Sayfa metni –
****************************************
Uzun açıklamalar için teşekkürler. Fakat konu hakkındaki zıtlaşmayı giderecek tipten değiller.

Ebediyet aşırılığına dair

Ebedi hayat Ebedi Kadiri Ezelinin insana bahşettiği bir nimettir.Cenabı Hakkın ebedi baki Esmai İlahiyesi ebedi müştaklar ve ayineler ister.

Nasıl Şafii(şifayı veren) ismi hastalığı gerektirir Kerem(ikram eden nimetleri veren) ismi ona muhtaç ve isteyen kulları gerektirir onun gibi.

Ebedi hayatın varlığının dünyevi çok isbatı vardır.Evet zaman bizim kayıtlı olduğumuz bir kavramdır ve izafidir.

Hiç yaşlanmaasak ve ölmeseydik zaman kavramı olmazdı.

Ebedi hayata bir örnek rüyalardır.Yapılan araştırmalarda en uzun rüya 8sn sürdüğü gözlemlenmiş.
****************************************
Kayıtlar –
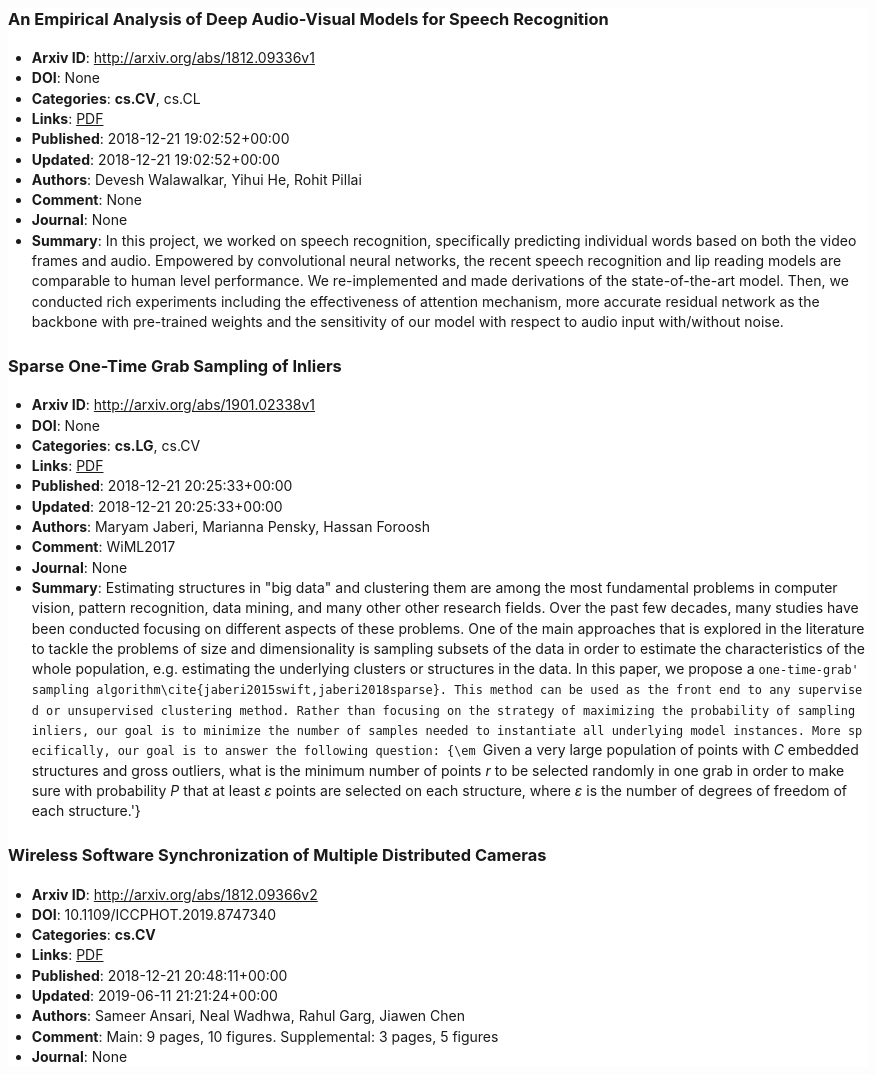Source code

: 


### An Empirical Analysis of Deep Audio-Visual Models for Speech Recognition
- **Arxiv ID**: http://arxiv.org/abs/1812.09336v1
- **DOI**: None
- **Categories**: **cs.CV**, cs.CL
- **Links**: [PDF](http://arxiv.org/pdf/1812.09336v1)
- **Published**: 2018-12-21 19:02:52+00:00
- **Updated**: 2018-12-21 19:02:52+00:00
- **Authors**: Devesh Walawalkar, Yihui He, Rohit Pillai
- **Comment**: None
- **Journal**: None
- **Summary**: In this project, we worked on speech recognition, specifically predicting individual words based on both the video frames and audio. Empowered by convolutional neural networks, the recent speech recognition and lip reading models are comparable to human level performance. We re-implemented and made derivations of the state-of-the-art model. Then, we conducted rich experiments including the effectiveness of attention mechanism, more accurate residual network as the backbone with pre-trained weights and the sensitivity of our model with respect to audio input with/without noise.



### Sparse One-Time Grab Sampling of Inliers
- **Arxiv ID**: http://arxiv.org/abs/1901.02338v1
- **DOI**: None
- **Categories**: **cs.LG**, cs.CV
- **Links**: [PDF](http://arxiv.org/pdf/1901.02338v1)
- **Published**: 2018-12-21 20:25:33+00:00
- **Updated**: 2018-12-21 20:25:33+00:00
- **Authors**: Maryam Jaberi, Marianna Pensky, Hassan Foroosh
- **Comment**: WiML2017
- **Journal**: None
- **Summary**: Estimating structures in "big data" and clustering them are among the most fundamental problems in computer vision, pattern recognition, data mining, and many other other research fields. Over the past few decades, many studies have been conducted focusing on different aspects of these problems. One of the main approaches that is explored in the literature to tackle the problems of size and dimensionality is sampling subsets of the data in order to estimate the characteristics of the whole population, e.g. estimating the underlying clusters or structures in the data. In this paper, we propose a `one-time-grab' sampling algorithm\cite{jaberi2015swift,jaberi2018sparse}. This method can be used as the front end to any supervised or unsupervised clustering method. Rather than focusing on the strategy of maximizing the probability of sampling inliers, our goal is to minimize the number of samples needed to instantiate all underlying model instances. More specifically, our goal is to answer the following question: {\em `Given a very large population of points with $C$ embedded structures and gross outliers, what is the minimum number of points $r$ to be selected randomly in one grab in order to make sure with probability $P$ that at least $\varepsilon$ points are selected on each structure, where $\varepsilon$ is the number of degrees of freedom of each structure.'}



### Wireless Software Synchronization of Multiple Distributed Cameras
- **Arxiv ID**: http://arxiv.org/abs/1812.09366v2
- **DOI**: 10.1109/ICCPHOT.2019.8747340
- **Categories**: **cs.CV**
- **Links**: [PDF](http://arxiv.org/pdf/1812.09366v2)
- **Published**: 2018-12-21 20:48:11+00:00
- **Updated**: 2019-06-11 21:21:24+00:00
- **Authors**: Sameer Ansari, Neal Wadhwa, Rahul Garg, Jiawen Chen
- **Comment**: Main: 9 pages, 10 figures. Supplemental: 3 pages, 5 figures
- **Journal**: None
****************************************
Görev A – Ebedi hayatla ilgili metinde "Uzun açıklamalar için" ifadesinden "kavramdır ve izafidir." ifadesine kadar olan her şeyi birebir yazıya geçirin.
Görev B – Ebedi hayat üzerine olan metnin sonraki kısmını, son cümlesinden sonrasını yazarak tamamlayın.

Sonuç A –
Uzun açıklamalar için teşekkürler. Fakat konu hakkındaki zıtlaşmayı giderecek tipten değiller.

Ebediyet aşırılığına dair

Ebedi hayat Ebedi Kadiri Ezelinin insana bahşettiği bir nimettir.Cenabı Hakkın ebedi baki Esmai İlahiyesi ebedi müştaklar ve ayineler ister.

Nasıl Şafii(şifayı veren) ismi hastalığı gerektirir Kerem(ikram eden nimetleri veren) ismi ona muhtaç ve isteyen kulları gerektirir onun gibi.

Ebedi hayatın varlığının dünyevi çok isbatı vardır.Evet zaman bizim kayıtlı olduğumuz bir kavramdır ve izafidir.

Sonuç B –
Halbuki uzun bir rüya görseniz rüyanızda saatler günler geçer ama hakiki zamanda bu 2sn sürer demek zaman kavramı beyin içinde bilinç içinde izafidir ve

zamanın olmadığı bir cenent ve cehennem hayatı pekala mümkündür ve olacaktır.

Öncelikle rüyaların birkaç saniye sürdüğü gibi yalan yanlış gazete kupürü bilgileriyle burada kimseye kanıt gösteremezsiniz. Hangi araştırmaya baktıysam rüyaların sürelerinin 5-45 dakika arasında oldukları yazıyor.

Tümevarımdaki asıl amaç birşeyin doğru olduğunu kabul ettiğinizde ortaya çıkan tutarsızlıkları tespit etmektir. Yazınızda açıkça görüldüğü gibi siz tümevarım tipi ispatla "bir şeyin doğru olduğuna kesin iman etmek ve bu şeye benzer tüm diğer şeyleri kanıt olarak sunmak" fikrini karıştırıyorsunuz.

Yan not:

Bu yanılgı sizin ikinci kutsal kitabınızda çok belirgin olduğundan birileri sizi kolaylıkla nurcu olarak tespit edebiliyor. Örneğin aynı sebeplerle ilim denen şahısın kendisi söylemese de, doğrudan kopyala-yapıştır yolunu seçmese de nurcu olduğu baristir. Bu yöndeki eleştirimi de arz ederim.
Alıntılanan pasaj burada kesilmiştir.